THERE is a moment in the All Or Nothing documentary that goes inside the Manchester City dressing room title-winning season of 2017-18 when Pep Guardiola starts to contemplate his side’s forthcoming Champions League match against Liverpool.

City have lost just four matches in 48 games but Guardiola is mindful that one of them has come against Jurgen Klopp’s side.

In the week before the game, the programme makers capture Guardiola in a quieter period of reflection, the camera closes in on the Catalan and you can almost hear the cogs turning in his head as he goes over the permutations for the tactical battle to come.

In the end he blinks, starting Ilkay Gundogan as his right-sided attacker in place of Raheem Sterling. In an instant his decision condemns City to their fate. The German is a negative selection by Guardiola, it changes his side’s natural shape and before they know it they are 3-0 down and never recover. That is what a game such as this can do to the most attuned of coaching minds, it can turn even the best football brains to spaghetti.

Klopp called it the toughest fixture in world football at Friday’s pre-match press conference. Guardiola reiterated the sentiment at his, claiming that the German’s Liverpool team were on a par with Luis Enrique’s Barcelona as one of the two best he has faced as a coach.

But that was then and this is now, of course. The conclusion after their 90 minutes yesterday was that they remain formidable. But measuring who might contest the Premier League title race this season looks as if it might be more of a jigsaw puzzle than it has been for the previous two.

Five points separate the top eight teams in the division but City and Liverpool have yet to face the bulk of that group. That fact will change soon enough with Anfield set to host Leicester while City face a trip to London to play Tottenham immediately after the international break.

The corresponding fixtures last season ended in a narrow win for Liverpool, thanks to a controversial penalty five minutes into injury time, and a 2-0 defeat for City. Their opponents will be improved this time around so there is enough to suggest that – as good as England’s two best club sides are – they will not have disappeared from view by the time the calendar ticks over into the new year.

What the evidence yesterday indicated is that, defensively, City and Liverpool are now more closely matched.

Guardiola’s side’s soft underbelly was what cost City the title last season with just under a goal per game conceded. But prior to yesterday they had given up just 8.2 shots per game and let in only three goals from open play, good enough for second in the league in both categories.

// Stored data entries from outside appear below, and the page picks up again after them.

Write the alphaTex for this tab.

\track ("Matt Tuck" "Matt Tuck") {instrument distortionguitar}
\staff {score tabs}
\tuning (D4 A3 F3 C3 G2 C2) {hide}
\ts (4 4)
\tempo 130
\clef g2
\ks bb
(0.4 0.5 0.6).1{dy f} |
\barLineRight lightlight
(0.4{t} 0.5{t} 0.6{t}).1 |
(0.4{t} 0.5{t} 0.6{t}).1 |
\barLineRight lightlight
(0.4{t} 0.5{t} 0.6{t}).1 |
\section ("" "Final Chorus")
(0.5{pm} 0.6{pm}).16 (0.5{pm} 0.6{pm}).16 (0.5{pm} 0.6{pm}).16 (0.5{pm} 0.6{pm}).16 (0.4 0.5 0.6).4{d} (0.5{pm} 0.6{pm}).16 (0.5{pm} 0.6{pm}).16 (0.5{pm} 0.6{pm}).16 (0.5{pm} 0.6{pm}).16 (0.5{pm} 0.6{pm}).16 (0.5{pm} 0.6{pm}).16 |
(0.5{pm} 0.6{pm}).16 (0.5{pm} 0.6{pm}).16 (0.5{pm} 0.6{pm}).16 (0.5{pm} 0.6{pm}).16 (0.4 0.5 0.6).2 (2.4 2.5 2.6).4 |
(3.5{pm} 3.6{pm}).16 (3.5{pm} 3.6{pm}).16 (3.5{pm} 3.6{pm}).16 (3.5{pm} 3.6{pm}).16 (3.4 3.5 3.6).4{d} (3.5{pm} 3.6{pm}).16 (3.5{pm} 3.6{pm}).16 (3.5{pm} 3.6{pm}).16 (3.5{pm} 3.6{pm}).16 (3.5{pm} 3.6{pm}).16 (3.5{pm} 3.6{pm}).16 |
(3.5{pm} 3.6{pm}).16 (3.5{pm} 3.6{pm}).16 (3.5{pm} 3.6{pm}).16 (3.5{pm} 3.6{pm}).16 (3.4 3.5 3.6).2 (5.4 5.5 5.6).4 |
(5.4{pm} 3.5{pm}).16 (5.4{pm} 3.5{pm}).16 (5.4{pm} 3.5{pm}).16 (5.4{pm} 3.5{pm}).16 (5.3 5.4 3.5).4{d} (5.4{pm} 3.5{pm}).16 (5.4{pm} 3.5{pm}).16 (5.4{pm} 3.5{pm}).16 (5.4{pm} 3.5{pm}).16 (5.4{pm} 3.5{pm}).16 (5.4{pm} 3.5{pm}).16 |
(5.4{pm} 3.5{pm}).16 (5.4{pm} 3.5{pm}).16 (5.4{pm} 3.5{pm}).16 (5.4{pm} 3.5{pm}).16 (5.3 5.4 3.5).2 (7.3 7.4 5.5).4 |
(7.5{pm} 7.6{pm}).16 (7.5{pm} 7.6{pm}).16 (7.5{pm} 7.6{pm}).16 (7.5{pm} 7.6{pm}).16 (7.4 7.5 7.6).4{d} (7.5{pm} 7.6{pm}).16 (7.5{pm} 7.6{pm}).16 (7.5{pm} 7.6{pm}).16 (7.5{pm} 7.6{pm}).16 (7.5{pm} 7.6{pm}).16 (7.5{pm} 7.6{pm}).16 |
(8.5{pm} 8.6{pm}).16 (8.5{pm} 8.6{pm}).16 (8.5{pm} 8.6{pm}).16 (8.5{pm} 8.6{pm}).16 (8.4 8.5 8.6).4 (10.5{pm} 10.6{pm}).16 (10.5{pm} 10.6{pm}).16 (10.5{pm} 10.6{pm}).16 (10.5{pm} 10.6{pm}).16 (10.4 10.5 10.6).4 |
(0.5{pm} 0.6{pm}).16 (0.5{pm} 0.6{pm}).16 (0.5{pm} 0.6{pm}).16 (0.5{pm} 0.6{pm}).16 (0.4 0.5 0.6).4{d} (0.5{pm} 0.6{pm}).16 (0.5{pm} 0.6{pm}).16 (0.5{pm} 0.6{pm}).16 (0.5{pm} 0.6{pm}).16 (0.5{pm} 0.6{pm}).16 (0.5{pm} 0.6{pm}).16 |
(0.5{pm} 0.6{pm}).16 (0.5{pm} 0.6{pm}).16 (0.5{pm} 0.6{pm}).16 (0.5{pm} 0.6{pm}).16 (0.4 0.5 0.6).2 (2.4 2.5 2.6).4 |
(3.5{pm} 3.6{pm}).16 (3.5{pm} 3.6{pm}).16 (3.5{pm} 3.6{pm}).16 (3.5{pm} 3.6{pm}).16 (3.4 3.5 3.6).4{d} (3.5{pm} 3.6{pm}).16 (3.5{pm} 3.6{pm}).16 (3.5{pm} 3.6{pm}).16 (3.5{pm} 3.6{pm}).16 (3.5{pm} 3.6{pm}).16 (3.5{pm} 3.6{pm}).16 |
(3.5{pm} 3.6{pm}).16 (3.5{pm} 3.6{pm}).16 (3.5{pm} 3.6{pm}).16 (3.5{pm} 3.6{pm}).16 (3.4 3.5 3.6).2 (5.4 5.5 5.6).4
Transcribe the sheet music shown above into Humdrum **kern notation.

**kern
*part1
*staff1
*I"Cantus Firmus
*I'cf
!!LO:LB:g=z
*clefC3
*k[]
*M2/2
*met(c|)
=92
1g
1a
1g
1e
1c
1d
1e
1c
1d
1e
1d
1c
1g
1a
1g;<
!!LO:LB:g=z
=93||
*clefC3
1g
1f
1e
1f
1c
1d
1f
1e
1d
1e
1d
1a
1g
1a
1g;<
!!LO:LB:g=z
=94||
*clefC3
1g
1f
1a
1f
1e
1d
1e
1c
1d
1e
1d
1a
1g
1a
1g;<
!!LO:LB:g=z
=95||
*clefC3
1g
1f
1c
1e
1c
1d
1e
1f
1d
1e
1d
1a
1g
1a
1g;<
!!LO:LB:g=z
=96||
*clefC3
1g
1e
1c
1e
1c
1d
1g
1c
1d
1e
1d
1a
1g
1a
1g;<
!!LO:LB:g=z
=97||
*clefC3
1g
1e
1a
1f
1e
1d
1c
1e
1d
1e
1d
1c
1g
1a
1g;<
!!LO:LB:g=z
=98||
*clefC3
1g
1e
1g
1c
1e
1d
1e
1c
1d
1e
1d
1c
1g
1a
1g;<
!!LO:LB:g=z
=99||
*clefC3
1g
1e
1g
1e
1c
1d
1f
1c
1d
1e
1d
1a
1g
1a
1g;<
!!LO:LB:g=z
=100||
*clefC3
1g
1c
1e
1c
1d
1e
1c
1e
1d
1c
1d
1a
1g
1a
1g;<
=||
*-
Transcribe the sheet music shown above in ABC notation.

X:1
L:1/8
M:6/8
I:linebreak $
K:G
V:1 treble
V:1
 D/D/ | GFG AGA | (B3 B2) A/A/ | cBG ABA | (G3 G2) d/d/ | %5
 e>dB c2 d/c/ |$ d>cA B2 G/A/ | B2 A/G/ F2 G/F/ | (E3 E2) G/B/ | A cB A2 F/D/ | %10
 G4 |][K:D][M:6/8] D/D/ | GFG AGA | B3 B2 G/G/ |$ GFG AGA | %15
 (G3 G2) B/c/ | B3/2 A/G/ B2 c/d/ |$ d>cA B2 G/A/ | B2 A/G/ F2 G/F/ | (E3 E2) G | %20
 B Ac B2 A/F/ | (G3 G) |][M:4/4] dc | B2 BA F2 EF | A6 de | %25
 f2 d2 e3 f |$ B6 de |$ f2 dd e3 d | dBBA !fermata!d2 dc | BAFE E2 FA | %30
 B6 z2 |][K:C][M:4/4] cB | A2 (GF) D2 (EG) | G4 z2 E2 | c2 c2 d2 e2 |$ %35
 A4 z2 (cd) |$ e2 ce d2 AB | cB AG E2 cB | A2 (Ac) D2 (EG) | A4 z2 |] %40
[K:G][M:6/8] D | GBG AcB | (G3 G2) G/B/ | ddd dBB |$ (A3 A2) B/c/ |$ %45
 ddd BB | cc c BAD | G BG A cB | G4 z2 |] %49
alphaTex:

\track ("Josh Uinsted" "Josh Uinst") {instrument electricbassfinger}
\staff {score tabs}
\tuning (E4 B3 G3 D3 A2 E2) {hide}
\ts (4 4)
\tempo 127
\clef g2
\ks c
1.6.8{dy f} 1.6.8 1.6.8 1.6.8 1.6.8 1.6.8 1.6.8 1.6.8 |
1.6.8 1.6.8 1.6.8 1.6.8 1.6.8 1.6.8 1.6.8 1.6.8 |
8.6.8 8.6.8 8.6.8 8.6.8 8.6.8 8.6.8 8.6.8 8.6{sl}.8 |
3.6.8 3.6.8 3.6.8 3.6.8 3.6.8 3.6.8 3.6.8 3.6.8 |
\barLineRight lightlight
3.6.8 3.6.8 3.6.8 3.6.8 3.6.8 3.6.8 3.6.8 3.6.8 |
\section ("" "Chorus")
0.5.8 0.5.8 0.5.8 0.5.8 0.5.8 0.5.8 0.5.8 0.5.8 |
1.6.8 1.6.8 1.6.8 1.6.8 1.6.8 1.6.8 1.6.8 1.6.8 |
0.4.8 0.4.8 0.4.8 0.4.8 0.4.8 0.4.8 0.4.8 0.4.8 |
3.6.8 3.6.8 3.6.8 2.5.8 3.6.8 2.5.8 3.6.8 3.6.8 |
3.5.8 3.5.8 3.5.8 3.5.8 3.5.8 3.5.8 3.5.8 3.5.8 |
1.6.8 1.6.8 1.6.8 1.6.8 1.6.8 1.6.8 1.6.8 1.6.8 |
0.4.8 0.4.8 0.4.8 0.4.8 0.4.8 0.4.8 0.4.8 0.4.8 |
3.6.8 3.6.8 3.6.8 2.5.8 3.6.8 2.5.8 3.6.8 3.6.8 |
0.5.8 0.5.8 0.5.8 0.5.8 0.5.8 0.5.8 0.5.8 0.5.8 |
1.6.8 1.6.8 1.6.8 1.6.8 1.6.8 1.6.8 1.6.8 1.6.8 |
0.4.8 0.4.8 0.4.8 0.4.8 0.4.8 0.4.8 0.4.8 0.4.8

While Liverpool were not exactly watertight last season, they weren’t conceding at more than two goals per game as they are now. That’s one more in total than bottom-placed Sheffield United have shipped in seven defeats and a draw.

The explanations for those negative stats are well-worn: a 7-2 thumping at Aston Villa and the absence of Virgil van Dijk have skewed the figures.

The improvement in City’s numbers are more of a bellwether for how they have tightened up. Ruben Dias has arrived from Benfica and appears to be a reliable No.5 who defends first and foremost. Alongside Aymeric Laporte he has stiffened City’s resolve in the defensive third and for a team more noted for its attacking options that is gravy.

Liverpool, of course, have multiple attacking threats themselves and yesterday they unleashed all of them at once in a 4-2-4 that threatened to overrun City in the opening stages. Instead, they had to settle for Mo Salah’s penalty after Kyle Walker had chopped down Sadio Mane, who had the England right-back on toast for the first 25 minutes. When he crossed for Roberto Firmino midway through the first half, though, it was Dias who got a block in.

Liverpool’s porous nature revealed itself soon after when Kevin de Bruyne exploited a hole in their defensive shape and fed Gabriel Jesus for the equaliser, then Joe Gomez was caught out by de Bruyne’s cross and City were awarded a penalty which the Belgian promptly missed.

It was literally a breathtaking opening with players on both sides taking huge gulps of air.

The gaps continued to open for both teams – Diogo Jota was wasteful when Ederson punched the ball straight to him while Jesus headed wide when he found himself all alone following a run from right to left. There were further near misses but nothing clear cut.

The chances were more sporadic thereafter, the effort expended in the first 60 minutes meant that energy levels were bound to dip and the closing stages were played out in a lower gear.

For the other aspirant title contenders looking for signs of weakness there would have been mixed feelings: a sense of foreboding that the attacking instincts of both remain undimmed but optimism, too, that the some of the defensive failings of old are still present.

However, measuring the latter against the former – especially when faced with two sets of outstanding front lines – remains an inexact science. The scoreline alone demonstrated that.